- TASK DIRECTIONS: Would you retype all of these records exactly?

(RAW DATA begins)

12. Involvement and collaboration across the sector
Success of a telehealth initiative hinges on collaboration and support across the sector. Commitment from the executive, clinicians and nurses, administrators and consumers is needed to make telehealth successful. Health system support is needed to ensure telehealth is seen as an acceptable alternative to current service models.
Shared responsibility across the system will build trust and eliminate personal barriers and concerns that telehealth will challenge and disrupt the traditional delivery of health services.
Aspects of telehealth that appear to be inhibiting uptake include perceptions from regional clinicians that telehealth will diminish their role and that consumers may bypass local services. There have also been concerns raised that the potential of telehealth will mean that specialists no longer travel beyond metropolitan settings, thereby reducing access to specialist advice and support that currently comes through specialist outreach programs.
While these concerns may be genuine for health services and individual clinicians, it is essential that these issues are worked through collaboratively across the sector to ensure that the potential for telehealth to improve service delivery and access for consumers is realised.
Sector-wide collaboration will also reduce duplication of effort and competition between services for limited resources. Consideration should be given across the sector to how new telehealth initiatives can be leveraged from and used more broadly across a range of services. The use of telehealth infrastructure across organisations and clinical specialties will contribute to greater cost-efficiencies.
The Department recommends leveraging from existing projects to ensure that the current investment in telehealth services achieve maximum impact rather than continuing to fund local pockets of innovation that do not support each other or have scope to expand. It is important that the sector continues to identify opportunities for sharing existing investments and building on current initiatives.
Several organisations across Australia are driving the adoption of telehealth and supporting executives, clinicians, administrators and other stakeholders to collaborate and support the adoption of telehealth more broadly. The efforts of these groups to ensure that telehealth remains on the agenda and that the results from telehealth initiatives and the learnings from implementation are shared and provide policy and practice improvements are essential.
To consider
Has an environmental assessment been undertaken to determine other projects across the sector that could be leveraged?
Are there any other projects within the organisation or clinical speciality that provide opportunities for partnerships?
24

(RAW DATA ends)

- TASK OUTPUT:
12. Involvement and collaboration across the sector
Success of a telehealth initiative hinges on collaboration and support across the sector. Commitment from the executive, clinicians and nurses, administrators and consumers is needed to make telehealth successful. Health system support is needed to ensure telehealth is seen as an acceptable alternative to current service models.
Shared responsibility across the system will build trust and eliminate personal barriers and concerns that telehealth will challenge and disrupt the traditional delivery of health services.
Aspects of telehealth that appear to be inhibiting uptake include perceptions from regional clinicians that telehealth will diminish their role and that consumers may bypass local services. There have also been concerns raised that the potential of telehealth will mean that specialists no longer travel beyond metropolitan settings, thereby reducing access to specialist advice and support that currently comes through specialist outreach programs.
While these concerns may be genuine for health services and individual clinicians, it is essential that these issues are worked through collaboratively across the sector to ensure that the potential for telehealth to improve service delivery and access for consumers is realised.
Sector-wide collaboration will also reduce duplication of effort and competition between services for limited resources. Consideration should be given across the sector to how new telehealth initiatives can be leveraged from and used more broadly across a range of services. The use of telehealth infrastructure across organisations and clinical specialties will contribute to greater cost-efficiencies.
The Department recommends leveraging from existing projects to ensure that the current investment in telehealth services achieve maximum impact rather than continuing to fund local pockets of innovation that do not support each other or have scope to expand. It is important that the sector continues to identify opportunities for sharing existing investments and building on current initiatives.
Several organisations across Australia are driving the adoption of telehealth and supporting executives, clinicians, administrators and other stakeholders to collaborate and support the adoption of telehealth more broadly. The efforts of these groups to ensure that telehealth remains on the agenda and that the results from telehealth initiatives and the learnings from implementation are shared and provide policy and practice improvements are essential.
To consider
Has an environmental assessment been undertaken to determine other projects across the sector that could be leveraged?
Are there any other projects within the organisation or clinical speciality that provide opportunities for partnerships?
24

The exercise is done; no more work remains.